### Aim of the exercise:
All of the records must be repeated exactly.
--- Source records Enclosed Below ---
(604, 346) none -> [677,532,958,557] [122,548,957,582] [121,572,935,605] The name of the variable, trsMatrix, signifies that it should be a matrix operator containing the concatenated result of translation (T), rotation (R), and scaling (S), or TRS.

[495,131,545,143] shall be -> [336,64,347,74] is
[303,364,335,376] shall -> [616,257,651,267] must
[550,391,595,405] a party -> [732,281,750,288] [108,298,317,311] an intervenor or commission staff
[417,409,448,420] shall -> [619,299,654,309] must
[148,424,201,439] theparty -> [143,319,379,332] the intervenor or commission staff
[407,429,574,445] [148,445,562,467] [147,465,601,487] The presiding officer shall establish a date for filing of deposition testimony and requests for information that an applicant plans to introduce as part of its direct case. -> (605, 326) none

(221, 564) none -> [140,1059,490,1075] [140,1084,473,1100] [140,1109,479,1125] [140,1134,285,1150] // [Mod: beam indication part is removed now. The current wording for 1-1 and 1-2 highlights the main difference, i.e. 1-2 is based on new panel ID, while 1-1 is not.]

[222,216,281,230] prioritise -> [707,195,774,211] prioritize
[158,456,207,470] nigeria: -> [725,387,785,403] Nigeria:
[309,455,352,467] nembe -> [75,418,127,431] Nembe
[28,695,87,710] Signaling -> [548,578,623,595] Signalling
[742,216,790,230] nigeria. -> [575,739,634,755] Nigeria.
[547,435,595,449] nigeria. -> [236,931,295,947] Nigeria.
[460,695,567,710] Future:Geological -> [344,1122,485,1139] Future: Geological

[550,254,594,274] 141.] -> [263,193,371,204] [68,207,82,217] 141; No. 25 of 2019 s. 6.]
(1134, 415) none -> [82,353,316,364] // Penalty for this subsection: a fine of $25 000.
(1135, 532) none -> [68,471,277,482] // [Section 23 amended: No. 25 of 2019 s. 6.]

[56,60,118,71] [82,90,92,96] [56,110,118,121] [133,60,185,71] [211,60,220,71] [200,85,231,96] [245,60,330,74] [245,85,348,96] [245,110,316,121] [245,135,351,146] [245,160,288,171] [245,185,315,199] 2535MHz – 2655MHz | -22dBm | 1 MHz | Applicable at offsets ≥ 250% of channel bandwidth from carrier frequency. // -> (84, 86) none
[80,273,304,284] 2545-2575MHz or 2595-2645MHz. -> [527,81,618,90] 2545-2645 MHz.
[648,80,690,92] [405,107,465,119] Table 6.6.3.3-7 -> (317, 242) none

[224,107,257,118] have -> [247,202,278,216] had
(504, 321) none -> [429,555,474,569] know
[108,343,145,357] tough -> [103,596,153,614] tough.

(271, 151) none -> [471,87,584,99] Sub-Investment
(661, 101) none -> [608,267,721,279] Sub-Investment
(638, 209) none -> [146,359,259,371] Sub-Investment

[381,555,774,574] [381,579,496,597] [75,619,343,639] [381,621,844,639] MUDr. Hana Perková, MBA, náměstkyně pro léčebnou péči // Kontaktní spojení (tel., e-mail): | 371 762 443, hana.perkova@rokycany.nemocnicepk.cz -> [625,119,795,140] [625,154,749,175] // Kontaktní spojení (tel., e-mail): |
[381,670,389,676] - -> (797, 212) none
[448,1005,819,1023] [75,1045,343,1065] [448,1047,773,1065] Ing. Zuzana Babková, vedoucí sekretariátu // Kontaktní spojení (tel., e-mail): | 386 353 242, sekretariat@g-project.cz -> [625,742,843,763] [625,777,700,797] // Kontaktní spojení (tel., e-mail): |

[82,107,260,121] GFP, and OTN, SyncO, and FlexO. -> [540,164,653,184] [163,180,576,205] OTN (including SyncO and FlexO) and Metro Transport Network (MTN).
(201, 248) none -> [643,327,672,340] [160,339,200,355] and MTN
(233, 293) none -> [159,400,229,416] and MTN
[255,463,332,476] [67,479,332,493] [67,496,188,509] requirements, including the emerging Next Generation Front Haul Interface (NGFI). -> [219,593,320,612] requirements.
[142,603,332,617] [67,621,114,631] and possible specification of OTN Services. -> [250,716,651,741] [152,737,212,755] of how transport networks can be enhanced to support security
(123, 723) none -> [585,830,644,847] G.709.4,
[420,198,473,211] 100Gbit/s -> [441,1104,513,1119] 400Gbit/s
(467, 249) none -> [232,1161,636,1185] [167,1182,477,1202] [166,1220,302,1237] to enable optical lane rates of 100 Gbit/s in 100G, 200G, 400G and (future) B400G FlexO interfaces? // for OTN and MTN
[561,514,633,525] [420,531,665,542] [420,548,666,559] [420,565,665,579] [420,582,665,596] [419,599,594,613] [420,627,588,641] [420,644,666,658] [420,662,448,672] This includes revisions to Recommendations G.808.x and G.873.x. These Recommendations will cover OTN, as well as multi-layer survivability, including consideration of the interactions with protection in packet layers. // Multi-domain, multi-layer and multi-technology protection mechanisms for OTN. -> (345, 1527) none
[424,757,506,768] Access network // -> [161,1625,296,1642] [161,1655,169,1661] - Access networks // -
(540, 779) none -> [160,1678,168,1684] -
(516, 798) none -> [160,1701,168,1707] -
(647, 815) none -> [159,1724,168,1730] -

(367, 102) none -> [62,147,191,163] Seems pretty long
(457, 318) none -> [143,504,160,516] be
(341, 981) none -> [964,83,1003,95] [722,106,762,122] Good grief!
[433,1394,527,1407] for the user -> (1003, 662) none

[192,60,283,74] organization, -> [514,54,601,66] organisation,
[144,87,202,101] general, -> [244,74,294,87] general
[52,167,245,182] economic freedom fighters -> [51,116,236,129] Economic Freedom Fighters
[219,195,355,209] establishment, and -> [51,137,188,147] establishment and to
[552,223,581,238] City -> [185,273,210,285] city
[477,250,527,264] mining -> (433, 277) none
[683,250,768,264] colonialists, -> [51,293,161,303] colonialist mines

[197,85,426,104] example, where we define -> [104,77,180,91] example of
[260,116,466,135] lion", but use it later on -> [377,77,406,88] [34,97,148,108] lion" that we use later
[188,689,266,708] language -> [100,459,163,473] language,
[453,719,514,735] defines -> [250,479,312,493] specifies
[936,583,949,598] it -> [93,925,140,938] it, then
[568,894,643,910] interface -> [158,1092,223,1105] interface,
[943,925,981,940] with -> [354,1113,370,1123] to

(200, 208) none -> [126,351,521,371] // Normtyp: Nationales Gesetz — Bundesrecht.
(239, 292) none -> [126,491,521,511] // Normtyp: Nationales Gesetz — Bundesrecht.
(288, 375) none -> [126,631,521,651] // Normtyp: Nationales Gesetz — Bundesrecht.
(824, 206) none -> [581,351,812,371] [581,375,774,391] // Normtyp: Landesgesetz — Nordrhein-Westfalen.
--- End of Enclosed Source records ---
### Task result:
(604, 346) none -> [677,532,958,557] [122,548,957,582] [121,572,935,605] The name of the variable, trsMatrix, signifies that it should be a matrix operator containing the concatenated result of translation (T), rotation (R), and scaling (S), or TRS.

[495,131,545,143] shall be -> [336,64,347,74] is
[303,364,335,376] shall -> [616,257,651,267] must
[550,391,595,405] a party -> [732,281,750,288] [108,298,317,311] an intervenor or commission staff
[417,409,448,420] shall -> [619,299,654,309] must
[148,424,201,439] theparty -> [143,319,379,332] the intervenor or commission staff
[407,429,574,445] [148,445,562,467] [147,465,601,487] The presiding officer shall establish a date for filing of deposition testimony and requests for information that an applicant plans to introduce as part of its direct case. -> (605, 326) none

(221, 564) none -> [140,1059,490,1075] [140,1084,473,1100] [140,1109,479,1125] [140,1134,285,1150] // [Mod: beam indication part is removed now. The current wording for 1-1 and 1-2 highlights the main difference, i.e. 1-2 is based on new panel ID, while 1-1 is not.]

[222,216,281,230] prioritise -> [707,195,774,211] prioritize
[158,456,207,470] nigeria: -> [725,387,785,403] Nigeria:
[309,455,352,467] nembe -> [75,418,127,431] Nembe
[28,695,87,710] Signaling -> [548,578,623,595] Signalling
[742,216,790,230] nigeria. -> [575,739,634,755] Nigeria.
[547,435,595,449] nigeria. -> [236,931,295,947] Nigeria.
[460,695,567,710] Future:Geological -> [344,1122,485,1139] Future: Geological

[550,254,594,274] 141.] -> [263,193,371,204] [68,207,82,217] 141; No. 25 of 2019 s. 6.]
(1134, 415) none -> [82,353,316,364] // Penalty for this subsection: a fine of $25 000.
(1135, 532) none -> [68,471,277,482] // [Section 23 amended: No. 25 of 2019 s. 6.]

[56,60,118,71] [82,90,92,96] [56,110,118,121] [133,60,185,71] [211,60,220,71] [200,85,231,96] [245,60,330,74] [245,85,348,96] [245,110,316,121] [245,135,351,146] [245,160,288,171] [245,185,315,199] 2535MHz – 2655MHz | -22dBm | 1 MHz | Applicable at offsets ≥ 250% of channel bandwidth from carrier frequency. // -> (84, 86) none
[80,273,304,284] 2545-2575MHz or 2595-2645MHz. -> [527,81,618,90] 2545-2645 MHz.
[648,80,690,92] [405,107,465,119] Table 6.6.3.3-7 -> (317, 242) none

[224,107,257,118] have -> [247,202,278,216] had
(504, 321) none -> [429,555,474,569] know
[108,343,145,357] tough -> [103,596,153,614] tough.

(271, 151) none -> [471,87,584,99] Sub-Investment
(661, 101) none -> [608,267,721,279] Sub-Investment
(638, 209) none -> [146,359,259,371] Sub-Investment

[381,555,774,574] [381,579,496,597] [75,619,343,639] [381,621,844,639] MUDr. Hana Perková, MBA, náměstkyně pro léčebnou péči // Kontaktní spojení (tel., e-mail): | 371 762 443, hana.perkova@rokycany.nemocnicepk.cz -> [625,119,795,140] [625,154,749,175] // Kontaktní spojení (tel., e-mail): |
[381,670,389,676] - -> (797, 212) none
[448,1005,819,1023] [75,1045,343,1065] [448,1047,773,1065] Ing. Zuzana Babková, vedoucí sekretariátu // Kontaktní spojení (tel., e-mail): | 386 353 242, sekretariat@g-project.cz -> [625,742,843,763] [625,777,700,797] // Kontaktní spojení (tel., e-mail): |

[82,107,260,121] GFP, and OTN, SyncO, and FlexO. -> [540,164,653,184] [163,180,576,205] OTN (including SyncO and FlexO) and Metro Transport Network (MTN).
(201, 248) none -> [643,327,672,340] [160,339,200,355] and MTN
(233, 293) none -> [159,400,229,416] and MTN
[255,463,332,476] [67,479,332,493] [67,496,188,509] requirements, including the emerging Next Generation Front Haul Interface (NGFI). -> [219,593,320,612] requirements.
[142,603,332,617] [67,621,114,631] and possible specification of OTN Services. -> [250,716,651,741] [152,737,212,755] of how transport networks can be enhanced to support security
(123, 723) none -> [585,830,644,847] G.709.4,
[420,198,473,211] 100Gbit/s -> [441,1104,513,1119] 400Gbit/s
(467, 249) none -> [232,1161,636,1185] [167,1182,477,1202] [166,1220,302,1237] to enable optical lane rates of 100 Gbit/s in 100G, 200G, 400G and (future) B400G FlexO interfaces? // for OTN and MTN
[561,514,633,525] [420,531,665,542] [420,548,666,559] [420,565,665,579] [420,582,665,596] [419,599,594,613] [420,627,588,641] [420,644,666,658] [420,662,448,672] This includes revisions to Recommendations G.808.x and G.873.x. These Recommendations will cover OTN, as well as multi-layer survivability, including consideration of the interactions with protection in packet layers. // Multi-domain, multi-layer and multi-technology protection mechanisms for OTN. -> (345, 1527) none
[424,757,506,768] Access network // -> [161,1625,296,1642] [161,1655,169,1661] - Access networks // -
(540, 779) none -> [160,1678,168,1684] -
(516, 798) none -> [160,1701,168,1707] -
(647, 815) none -> [159,1724,168,1730] -

(367, 102) none -> [62,147,191,163] Seems pretty long
(457, 318) none -> [143,504,160,516] be
(341, 981) none -> [964,83,1003,95] [722,106,762,122] Good grief!
[433,1394,527,1407] for the user -> (1003, 662) none

[192,60,283,74] organization, -> [514,54,601,66] organisation,
[144,87,202,101] general, -> [244,74,294,87] general
[52,167,245,182] economic freedom fighters -> [51,116,236,129] Economic Freedom Fighters
[219,195,355,209] establishment, and -> [51,137,188,147] establishment and to
[552,223,581,238] City -> [185,273,210,285] city
[477,250,527,264] mining -> (433, 277) none
[683,250,768,264] colonialists, -> [51,293,161,303] colonialist mines

[197,85,426,104] example, where we define -> [104,77,180,91] example of
[260,116,466,135] lion", but use it later on -> [377,77,406,88] [34,97,148,108] lion" that we use later
[188,689,266,708] language -> [100,459,163,473] language,
[453,719,514,735] defines -> [250,479,312,493] specifies
[936,583,949,598] it -> [93,925,140,938] it, then
[568,894,643,910] interface -> [158,1092,223,1105] interface,
[943,925,981,940] with -> [354,1113,370,1123] to

(200, 208) none -> [126,351,521,371] // Normtyp: Nationales Gesetz — Bundesrecht.
(239, 292) none -> [126,491,521,511] // Normtyp: Nationales Gesetz — Bundesrecht.
(288, 375) none -> [126,631,521,651] // Normtyp: Nationales Gesetz — Bundesrecht.
(824, 206) none -> [581,351,812,371] [581,375,774,391] // Normtyp: Landesgesetz — Nordrhein-Westfalen.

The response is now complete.